● Task prompt: Reproduce the records line for line, from the first line through the line that contains "joyau historique et patrimonial.", including that line.

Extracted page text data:
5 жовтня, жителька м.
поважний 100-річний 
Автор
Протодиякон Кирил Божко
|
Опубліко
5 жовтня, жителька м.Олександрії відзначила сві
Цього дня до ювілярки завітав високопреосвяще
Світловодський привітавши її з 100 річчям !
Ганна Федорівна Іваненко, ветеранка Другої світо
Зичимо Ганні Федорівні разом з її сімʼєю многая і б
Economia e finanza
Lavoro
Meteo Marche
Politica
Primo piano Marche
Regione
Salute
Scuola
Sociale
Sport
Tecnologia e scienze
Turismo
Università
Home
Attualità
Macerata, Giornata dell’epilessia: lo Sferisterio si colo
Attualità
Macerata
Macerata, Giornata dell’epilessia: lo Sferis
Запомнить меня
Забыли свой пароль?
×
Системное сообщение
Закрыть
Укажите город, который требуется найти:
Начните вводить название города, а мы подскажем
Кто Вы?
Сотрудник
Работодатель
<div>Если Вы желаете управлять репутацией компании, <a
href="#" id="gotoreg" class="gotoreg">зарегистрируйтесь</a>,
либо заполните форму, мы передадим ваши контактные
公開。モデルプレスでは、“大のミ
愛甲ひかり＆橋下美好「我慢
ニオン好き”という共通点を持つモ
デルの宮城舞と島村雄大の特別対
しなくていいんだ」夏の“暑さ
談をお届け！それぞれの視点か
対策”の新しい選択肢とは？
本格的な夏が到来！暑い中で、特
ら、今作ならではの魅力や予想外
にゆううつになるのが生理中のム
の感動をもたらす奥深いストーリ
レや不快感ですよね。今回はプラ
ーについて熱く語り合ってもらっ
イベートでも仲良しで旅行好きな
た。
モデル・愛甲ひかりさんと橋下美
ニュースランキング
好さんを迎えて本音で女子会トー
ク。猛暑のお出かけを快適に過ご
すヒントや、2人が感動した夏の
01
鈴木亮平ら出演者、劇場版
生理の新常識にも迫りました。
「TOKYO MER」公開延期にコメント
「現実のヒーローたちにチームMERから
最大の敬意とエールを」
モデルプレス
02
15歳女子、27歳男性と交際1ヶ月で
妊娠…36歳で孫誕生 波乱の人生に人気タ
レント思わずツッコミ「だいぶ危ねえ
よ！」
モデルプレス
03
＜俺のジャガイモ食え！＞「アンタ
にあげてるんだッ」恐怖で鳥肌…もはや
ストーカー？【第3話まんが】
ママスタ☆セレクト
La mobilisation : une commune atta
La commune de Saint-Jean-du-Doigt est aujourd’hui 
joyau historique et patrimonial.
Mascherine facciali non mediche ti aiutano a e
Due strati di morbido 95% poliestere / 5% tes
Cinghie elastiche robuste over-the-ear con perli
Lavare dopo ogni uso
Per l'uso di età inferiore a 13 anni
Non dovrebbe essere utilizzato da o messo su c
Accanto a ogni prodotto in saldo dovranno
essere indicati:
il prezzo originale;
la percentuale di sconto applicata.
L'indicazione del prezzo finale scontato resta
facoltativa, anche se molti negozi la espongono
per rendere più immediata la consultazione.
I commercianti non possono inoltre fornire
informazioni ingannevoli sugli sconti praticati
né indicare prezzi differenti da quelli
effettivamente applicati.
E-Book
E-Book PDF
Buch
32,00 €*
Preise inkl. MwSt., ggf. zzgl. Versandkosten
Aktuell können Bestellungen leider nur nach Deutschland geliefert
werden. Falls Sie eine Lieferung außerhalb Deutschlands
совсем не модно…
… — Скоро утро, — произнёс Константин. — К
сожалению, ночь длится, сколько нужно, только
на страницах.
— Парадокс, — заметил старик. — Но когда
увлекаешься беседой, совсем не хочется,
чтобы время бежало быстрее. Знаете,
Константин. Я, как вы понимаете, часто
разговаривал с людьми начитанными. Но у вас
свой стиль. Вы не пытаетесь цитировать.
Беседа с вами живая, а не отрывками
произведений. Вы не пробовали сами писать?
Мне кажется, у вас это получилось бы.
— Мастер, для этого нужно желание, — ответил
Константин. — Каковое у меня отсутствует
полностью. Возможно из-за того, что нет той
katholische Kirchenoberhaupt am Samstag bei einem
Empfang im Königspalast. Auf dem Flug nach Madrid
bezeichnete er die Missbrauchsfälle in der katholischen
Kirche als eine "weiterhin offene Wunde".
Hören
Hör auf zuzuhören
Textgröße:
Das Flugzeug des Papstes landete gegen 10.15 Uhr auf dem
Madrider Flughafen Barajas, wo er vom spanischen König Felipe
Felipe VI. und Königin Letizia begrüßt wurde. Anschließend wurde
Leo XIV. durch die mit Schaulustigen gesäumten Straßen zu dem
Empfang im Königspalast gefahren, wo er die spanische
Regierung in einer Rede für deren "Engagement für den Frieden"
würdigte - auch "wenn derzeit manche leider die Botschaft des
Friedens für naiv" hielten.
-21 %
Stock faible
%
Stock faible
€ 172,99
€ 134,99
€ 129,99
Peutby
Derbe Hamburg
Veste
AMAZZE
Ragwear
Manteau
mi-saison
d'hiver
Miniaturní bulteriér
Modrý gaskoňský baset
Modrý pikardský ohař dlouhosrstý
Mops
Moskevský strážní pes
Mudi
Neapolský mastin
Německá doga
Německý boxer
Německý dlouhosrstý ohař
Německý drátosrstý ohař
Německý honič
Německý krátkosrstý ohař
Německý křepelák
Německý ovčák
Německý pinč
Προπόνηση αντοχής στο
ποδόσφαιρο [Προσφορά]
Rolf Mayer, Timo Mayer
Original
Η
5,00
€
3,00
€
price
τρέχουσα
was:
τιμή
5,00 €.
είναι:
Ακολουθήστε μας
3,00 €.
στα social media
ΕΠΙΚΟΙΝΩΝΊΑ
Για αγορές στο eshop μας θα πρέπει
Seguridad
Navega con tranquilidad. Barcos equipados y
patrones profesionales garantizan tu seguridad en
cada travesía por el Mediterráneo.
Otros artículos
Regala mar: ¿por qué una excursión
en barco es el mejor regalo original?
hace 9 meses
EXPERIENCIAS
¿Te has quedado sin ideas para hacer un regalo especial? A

● Result for this exercise:
5 жовтня, жителька м.
поважний 100-річний 
Автор
Протодиякон Кирил Божко
|
Опубліко
5 жовтня, жителька м.Олександрії відзначила сві
Цього дня до ювілярки завітав високопреосвяще
Світловодський привітавши її з 100 річчям !
Ганна Федорівна Іваненко, ветеранка Другої світо
Зичимо Ганні Федорівні разом з її сімʼєю многая і б
Economia e finanza
Lavoro
Meteo Marche
Politica
Primo piano Marche
Regione
Salute
Scuola
Sociale
Sport
Tecnologia e scienze
Turismo
Università
Home
Attualità
Macerata, Giornata dell’epilessia: lo Sferisterio si colo
Attualità
Macerata
Macerata, Giornata dell’epilessia: lo Sferis
Запомнить меня
Забыли свой пароль?
×
Системное сообщение
Закрыть
Укажите город, который требуется найти:
Начните вводить название города, а мы подскажем
Кто Вы?
Сотрудник
Работодатель
<div>Если Вы желаете управлять репутацией компании, <a
href="#" id="gotoreg" class="gotoreg">зарегистрируйтесь</a>,
либо заполните форму, мы передадим ваши контактные
公開。モデルプレスでは、“大のミ
愛甲ひかり＆橋下美好「我慢
ニオン好き”という共通点を持つモ
デルの宮城舞と島村雄大の特別対
しなくていいんだ」夏の“暑さ
談をお届け！それぞれの視点か
対策”の新しい選択肢とは？
本格的な夏が到来！暑い中で、特
ら、今作ならではの魅力や予想外
にゆううつになるのが生理中のム
の感動をもたらす奥深いストーリ
レや不快感ですよね。今回はプラ
ーについて熱く語り合ってもらっ
イベートでも仲良しで旅行好きな
た。
モデル・愛甲ひかりさんと橋下美
ニュースランキング
好さんを迎えて本音で女子会トー
ク。猛暑のお出かけを快適に過ご
すヒントや、2人が感動した夏の
01
鈴木亮平ら出演者、劇場版
生理の新常識にも迫りました。
「TOKYO MER」公開延期にコメント
「現実のヒーローたちにチームMERから
最大の敬意とエールを」
モデルプレス
02
15歳女子、27歳男性と交際1ヶ月で
妊娠…36歳で孫誕生 波乱の人生に人気タ
レント思わずツッコミ「だいぶ危ねえ
よ！」
モデルプレス
03
＜俺のジャガイモ食え！＞「アンタ
にあげてるんだッ」恐怖で鳥肌…もはや
ストーカー？【第3話まんが】
ママスタ☆セレクト
La mobilisation : une commune atta
La commune de Saint-Jean-du-Doigt est aujourd’hui 
joyau historique et patrimonial.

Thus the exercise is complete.